[EXERCISE GOAL] In the Landlock discussion thread below, write out word for word the part that opens with the words containing "Right. I think" and closes with "or later then)".

[DOCUMENT TEXT]
○ ○ ○ ○ ○ ○ ○

Those are valid concerns, but yes, let's get back to this discussion 
after the first step. :)

> 
> 
>>>   I don't see how
>>> specifying the file type and device ID range as plain numbers could
>>> lead to a race condition.
>>
>> No race condition but side channel issues. For instance, a landlocked
>> process could infer some file properties by adding and testing a Landlock
>> rule even if it is not allowed to read such file properties (because of
>> potential Landlock or other restrictions). Using a FD enables Landlock to
>> check that the process is indeed allowed to read such properties, or we may
>> decide that it is not necessary to do so.
> 
> Understood - so IIUC the scenario is that a process is not permitted
> to read file attributes, but it'll be able to infer the device ID by
> defining a dev_t-based Landlock rule and then observing whether ioctl
> still works.

Right. I think it should be possible to still check if this kind of file 
attribute would be allowed to be read by the process, when performing 
the IOCTL on it. We need to think about the implications, and if it's 
worth it.

It would be interesting to see if there are similar cover channels with 
other Linux interfaces.

> 
> (I'll also postpone it to step (2) or later then)
> 
> 
>>> If yes, I do agree that a list of permitted ioctls is similar to the
>>> access rights flags that we already have, and it would have to get
>>> passed around in a similar fashion (as "synthetic access rights"),
>>> albeit using a different data structure.
>>>
>>> I'm still skeptical of the API approach where we tie previously
>>> unrelated rules together, if that is what you mean here.  I find this
>>> difficult to explain and reason about.  But in doubt we'll see in the
>>> implementation how unwieldy it actually gets.
>>
>> Right, we don't need to implement the synthetic access rights with the
>> current step though.
> 
> +1 OK
> 
>>
>>>
>>>
>>>>> The upside of that approach would be that it could also be used to selectively
>>>>> restrict specific known-evil ioctls, and letting all others continue to work.
>>>>> For example, sandboxing or sudo-like programs could filter out TIOCSTI and
>>>>> TIOCLINUX.
>>>
>>> By the way, selectively restricting known-bad ioctls is still not
>>> possible with the approach we discussed now, I think.  Maybe TIOCSTI
>>> is the only bad one... I hope.

○ ○ ○ ○ ○ ○ ○

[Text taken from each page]

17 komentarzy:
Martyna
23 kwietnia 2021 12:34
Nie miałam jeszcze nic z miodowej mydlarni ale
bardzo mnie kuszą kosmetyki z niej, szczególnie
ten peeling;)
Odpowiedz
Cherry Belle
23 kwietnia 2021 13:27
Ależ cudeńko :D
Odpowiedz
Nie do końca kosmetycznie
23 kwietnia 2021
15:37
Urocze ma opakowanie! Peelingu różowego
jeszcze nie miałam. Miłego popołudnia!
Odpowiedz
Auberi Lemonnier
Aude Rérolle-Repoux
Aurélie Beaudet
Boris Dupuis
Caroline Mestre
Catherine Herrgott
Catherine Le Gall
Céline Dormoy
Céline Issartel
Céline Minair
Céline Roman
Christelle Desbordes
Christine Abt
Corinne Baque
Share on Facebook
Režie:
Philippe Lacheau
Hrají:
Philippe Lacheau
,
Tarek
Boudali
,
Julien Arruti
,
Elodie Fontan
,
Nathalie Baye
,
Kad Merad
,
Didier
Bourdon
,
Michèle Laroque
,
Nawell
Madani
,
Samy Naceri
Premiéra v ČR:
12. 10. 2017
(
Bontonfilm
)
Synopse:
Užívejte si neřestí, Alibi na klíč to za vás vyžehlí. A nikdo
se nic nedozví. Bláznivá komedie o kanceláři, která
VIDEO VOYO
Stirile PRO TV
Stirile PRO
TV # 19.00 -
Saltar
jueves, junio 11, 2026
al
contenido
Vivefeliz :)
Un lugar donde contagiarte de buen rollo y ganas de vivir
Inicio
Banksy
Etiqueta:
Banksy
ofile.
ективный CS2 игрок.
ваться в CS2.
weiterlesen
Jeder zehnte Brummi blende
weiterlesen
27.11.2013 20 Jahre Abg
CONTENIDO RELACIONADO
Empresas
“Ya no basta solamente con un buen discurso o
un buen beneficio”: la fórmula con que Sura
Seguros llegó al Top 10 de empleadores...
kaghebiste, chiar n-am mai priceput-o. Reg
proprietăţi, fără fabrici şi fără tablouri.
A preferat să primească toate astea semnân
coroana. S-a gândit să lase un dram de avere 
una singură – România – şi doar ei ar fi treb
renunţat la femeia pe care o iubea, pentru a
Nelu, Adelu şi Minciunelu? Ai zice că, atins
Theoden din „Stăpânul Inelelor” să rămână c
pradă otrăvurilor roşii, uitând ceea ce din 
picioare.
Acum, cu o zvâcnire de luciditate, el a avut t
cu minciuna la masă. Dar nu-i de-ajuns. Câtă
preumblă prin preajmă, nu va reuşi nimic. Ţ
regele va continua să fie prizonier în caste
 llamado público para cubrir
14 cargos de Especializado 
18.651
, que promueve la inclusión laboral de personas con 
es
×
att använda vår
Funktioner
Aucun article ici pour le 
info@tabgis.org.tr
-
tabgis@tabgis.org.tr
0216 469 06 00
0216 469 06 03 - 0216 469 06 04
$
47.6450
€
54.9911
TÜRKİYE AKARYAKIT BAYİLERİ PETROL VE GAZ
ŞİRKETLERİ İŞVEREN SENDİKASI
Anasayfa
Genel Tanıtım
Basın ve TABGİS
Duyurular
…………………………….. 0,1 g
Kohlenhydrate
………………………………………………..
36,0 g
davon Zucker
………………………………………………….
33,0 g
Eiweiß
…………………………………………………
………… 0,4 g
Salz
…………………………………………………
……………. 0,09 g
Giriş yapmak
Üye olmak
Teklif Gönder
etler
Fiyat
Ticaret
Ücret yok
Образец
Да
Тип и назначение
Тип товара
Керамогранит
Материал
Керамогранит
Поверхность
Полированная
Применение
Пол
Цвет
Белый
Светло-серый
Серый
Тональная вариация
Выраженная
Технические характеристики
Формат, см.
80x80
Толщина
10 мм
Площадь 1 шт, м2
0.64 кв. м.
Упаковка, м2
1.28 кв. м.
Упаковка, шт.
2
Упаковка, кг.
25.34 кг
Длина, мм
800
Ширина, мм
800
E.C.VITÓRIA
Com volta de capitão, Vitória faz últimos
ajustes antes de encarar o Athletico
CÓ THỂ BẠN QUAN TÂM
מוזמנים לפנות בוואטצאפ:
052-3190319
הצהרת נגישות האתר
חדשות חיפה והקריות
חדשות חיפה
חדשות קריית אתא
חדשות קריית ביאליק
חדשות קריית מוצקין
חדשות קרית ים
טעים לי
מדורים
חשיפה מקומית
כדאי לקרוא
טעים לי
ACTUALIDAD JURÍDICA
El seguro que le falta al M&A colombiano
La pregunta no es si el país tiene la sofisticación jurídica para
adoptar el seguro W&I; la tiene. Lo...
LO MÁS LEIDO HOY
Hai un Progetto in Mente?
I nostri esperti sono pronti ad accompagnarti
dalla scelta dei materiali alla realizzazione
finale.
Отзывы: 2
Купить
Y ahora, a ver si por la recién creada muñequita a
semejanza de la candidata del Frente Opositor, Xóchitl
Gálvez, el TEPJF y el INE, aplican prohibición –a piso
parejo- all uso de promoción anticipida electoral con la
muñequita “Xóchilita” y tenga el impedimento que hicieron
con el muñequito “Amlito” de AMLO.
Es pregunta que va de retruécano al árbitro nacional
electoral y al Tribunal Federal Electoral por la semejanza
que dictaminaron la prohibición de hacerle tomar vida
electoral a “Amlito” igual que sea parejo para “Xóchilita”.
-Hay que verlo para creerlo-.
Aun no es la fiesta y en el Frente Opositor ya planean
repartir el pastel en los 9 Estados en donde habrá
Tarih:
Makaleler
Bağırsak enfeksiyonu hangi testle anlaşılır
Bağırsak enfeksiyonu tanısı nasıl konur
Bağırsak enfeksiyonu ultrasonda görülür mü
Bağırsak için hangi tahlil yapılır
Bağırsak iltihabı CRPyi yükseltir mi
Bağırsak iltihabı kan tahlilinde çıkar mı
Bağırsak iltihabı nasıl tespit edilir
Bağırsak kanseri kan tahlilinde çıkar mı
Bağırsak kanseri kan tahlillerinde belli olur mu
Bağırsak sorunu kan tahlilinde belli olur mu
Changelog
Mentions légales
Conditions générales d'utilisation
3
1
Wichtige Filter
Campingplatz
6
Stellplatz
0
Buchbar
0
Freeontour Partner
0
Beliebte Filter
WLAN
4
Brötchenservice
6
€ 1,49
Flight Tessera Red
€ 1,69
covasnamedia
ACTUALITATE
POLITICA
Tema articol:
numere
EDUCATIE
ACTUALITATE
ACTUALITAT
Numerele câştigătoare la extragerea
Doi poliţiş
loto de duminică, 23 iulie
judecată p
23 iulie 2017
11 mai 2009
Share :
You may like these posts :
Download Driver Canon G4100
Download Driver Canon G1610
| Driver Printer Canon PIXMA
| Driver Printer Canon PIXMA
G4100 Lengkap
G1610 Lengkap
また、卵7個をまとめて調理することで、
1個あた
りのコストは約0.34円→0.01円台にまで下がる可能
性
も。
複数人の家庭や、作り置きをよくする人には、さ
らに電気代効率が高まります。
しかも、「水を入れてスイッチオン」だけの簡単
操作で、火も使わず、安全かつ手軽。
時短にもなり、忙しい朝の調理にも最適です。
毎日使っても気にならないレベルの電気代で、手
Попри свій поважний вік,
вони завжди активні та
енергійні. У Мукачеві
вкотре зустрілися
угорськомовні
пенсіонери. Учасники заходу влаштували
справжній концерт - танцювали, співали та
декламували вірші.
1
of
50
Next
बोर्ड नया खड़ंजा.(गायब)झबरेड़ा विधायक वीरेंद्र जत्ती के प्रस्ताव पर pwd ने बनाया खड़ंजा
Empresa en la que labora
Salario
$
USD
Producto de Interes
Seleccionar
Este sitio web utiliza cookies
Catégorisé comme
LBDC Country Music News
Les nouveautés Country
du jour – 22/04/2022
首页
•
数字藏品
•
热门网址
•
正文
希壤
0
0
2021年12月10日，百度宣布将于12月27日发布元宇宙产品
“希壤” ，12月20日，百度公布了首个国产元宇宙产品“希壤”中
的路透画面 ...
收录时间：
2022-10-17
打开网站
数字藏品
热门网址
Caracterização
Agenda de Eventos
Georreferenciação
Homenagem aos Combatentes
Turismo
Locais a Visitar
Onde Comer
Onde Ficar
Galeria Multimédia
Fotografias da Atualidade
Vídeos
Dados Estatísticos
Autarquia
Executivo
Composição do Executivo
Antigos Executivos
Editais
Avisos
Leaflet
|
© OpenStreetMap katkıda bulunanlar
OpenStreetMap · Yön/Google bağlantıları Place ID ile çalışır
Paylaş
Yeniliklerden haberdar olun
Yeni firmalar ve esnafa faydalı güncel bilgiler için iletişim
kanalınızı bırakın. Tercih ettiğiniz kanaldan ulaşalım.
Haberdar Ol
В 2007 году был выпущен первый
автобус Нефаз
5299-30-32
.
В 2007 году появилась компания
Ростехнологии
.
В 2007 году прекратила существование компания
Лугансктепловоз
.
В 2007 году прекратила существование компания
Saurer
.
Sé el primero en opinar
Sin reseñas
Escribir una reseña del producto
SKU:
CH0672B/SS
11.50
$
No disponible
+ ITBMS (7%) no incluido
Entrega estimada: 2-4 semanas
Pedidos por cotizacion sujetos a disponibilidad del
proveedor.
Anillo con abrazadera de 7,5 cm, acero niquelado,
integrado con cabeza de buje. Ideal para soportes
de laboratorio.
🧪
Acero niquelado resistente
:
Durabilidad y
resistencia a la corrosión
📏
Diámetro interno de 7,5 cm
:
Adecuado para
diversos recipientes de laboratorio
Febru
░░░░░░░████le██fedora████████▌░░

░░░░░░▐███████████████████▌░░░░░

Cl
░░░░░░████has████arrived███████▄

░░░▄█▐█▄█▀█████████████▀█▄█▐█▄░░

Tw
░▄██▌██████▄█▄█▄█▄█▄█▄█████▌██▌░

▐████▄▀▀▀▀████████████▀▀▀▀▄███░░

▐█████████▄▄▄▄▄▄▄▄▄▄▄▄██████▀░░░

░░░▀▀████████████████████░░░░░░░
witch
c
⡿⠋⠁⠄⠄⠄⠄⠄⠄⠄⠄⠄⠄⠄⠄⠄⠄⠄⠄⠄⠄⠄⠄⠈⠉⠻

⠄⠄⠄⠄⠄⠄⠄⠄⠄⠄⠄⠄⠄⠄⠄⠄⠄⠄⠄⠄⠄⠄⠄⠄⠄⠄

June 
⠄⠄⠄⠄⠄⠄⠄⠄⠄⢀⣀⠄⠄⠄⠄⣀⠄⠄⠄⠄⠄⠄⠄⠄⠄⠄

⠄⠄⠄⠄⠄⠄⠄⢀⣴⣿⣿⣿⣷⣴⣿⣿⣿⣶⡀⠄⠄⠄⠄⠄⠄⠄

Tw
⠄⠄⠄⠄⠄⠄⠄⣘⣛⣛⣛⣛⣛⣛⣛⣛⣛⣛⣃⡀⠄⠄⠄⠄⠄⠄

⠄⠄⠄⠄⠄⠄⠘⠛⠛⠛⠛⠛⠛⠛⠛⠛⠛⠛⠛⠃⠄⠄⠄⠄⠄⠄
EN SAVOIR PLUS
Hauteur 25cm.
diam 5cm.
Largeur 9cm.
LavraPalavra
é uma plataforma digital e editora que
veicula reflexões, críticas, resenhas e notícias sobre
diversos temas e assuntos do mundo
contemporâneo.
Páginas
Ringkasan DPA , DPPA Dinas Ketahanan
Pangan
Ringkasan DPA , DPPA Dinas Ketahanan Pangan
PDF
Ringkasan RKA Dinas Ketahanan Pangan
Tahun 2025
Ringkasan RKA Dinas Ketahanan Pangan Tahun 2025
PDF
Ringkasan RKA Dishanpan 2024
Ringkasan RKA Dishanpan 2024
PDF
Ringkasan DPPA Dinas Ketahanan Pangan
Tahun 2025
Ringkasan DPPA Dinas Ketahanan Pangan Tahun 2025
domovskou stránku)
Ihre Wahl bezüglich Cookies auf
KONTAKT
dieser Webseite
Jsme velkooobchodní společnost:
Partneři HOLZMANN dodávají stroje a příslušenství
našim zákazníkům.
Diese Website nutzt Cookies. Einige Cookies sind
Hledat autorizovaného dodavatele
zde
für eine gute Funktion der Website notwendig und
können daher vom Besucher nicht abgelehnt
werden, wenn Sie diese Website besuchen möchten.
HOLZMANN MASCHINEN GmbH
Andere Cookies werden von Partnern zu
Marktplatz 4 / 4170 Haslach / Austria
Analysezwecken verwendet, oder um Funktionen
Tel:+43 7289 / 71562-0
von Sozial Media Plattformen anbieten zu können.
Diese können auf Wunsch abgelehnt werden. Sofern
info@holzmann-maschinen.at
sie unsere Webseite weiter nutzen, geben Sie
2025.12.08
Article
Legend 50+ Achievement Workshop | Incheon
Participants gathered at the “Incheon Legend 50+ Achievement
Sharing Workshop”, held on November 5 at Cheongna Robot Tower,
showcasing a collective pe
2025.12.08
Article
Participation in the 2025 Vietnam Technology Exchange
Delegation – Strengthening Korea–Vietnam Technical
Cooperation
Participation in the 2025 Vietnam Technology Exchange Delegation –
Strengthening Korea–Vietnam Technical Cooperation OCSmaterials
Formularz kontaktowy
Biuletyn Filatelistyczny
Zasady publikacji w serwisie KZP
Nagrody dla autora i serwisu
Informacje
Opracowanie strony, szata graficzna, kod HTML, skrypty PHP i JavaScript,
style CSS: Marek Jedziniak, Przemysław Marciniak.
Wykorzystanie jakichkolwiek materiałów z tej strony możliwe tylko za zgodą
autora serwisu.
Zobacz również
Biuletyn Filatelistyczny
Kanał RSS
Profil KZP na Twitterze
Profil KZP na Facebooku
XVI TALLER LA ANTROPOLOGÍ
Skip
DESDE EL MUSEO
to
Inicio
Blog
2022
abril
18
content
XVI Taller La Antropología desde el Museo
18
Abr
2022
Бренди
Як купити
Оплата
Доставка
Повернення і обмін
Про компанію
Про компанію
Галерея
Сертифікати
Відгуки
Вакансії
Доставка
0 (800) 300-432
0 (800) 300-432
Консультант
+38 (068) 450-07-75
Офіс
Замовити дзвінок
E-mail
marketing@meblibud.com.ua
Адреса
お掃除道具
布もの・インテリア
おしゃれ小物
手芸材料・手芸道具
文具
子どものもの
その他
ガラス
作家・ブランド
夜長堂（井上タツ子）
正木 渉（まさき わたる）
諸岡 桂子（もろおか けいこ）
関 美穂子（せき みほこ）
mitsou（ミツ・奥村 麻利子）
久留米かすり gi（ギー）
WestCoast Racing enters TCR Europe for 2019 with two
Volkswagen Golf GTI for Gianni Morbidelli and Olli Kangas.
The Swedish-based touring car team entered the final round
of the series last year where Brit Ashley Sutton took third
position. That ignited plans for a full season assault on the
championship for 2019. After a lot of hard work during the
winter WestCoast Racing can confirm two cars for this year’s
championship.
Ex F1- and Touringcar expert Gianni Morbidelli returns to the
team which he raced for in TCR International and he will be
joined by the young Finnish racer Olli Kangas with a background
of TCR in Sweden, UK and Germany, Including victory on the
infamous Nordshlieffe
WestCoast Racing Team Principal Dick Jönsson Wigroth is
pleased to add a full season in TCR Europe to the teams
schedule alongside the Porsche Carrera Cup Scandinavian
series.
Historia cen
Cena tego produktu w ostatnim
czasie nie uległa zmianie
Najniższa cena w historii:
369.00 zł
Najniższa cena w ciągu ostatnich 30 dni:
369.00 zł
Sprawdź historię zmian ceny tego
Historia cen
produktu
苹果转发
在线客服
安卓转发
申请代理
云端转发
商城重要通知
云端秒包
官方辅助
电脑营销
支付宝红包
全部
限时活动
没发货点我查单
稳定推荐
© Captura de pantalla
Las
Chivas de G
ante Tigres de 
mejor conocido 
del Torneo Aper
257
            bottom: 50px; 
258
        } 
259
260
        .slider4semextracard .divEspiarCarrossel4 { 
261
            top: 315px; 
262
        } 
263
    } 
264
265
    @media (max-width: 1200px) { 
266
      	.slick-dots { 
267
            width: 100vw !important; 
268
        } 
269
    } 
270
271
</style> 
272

○ ○ ○ ○ ○ ○ ○

[RESPONSE AREA]
Right. I think it should be possible to still check if this kind of file 
attribute would be allowed to be read by the process, when performing 
the IOCTL on it. We need to think about the implications, and if it's 
worth it.

It would be interesting to see if there are similar cover channels with 
other Linux interfaces.

> 
> (I'll also postpone it to step (2) or later then)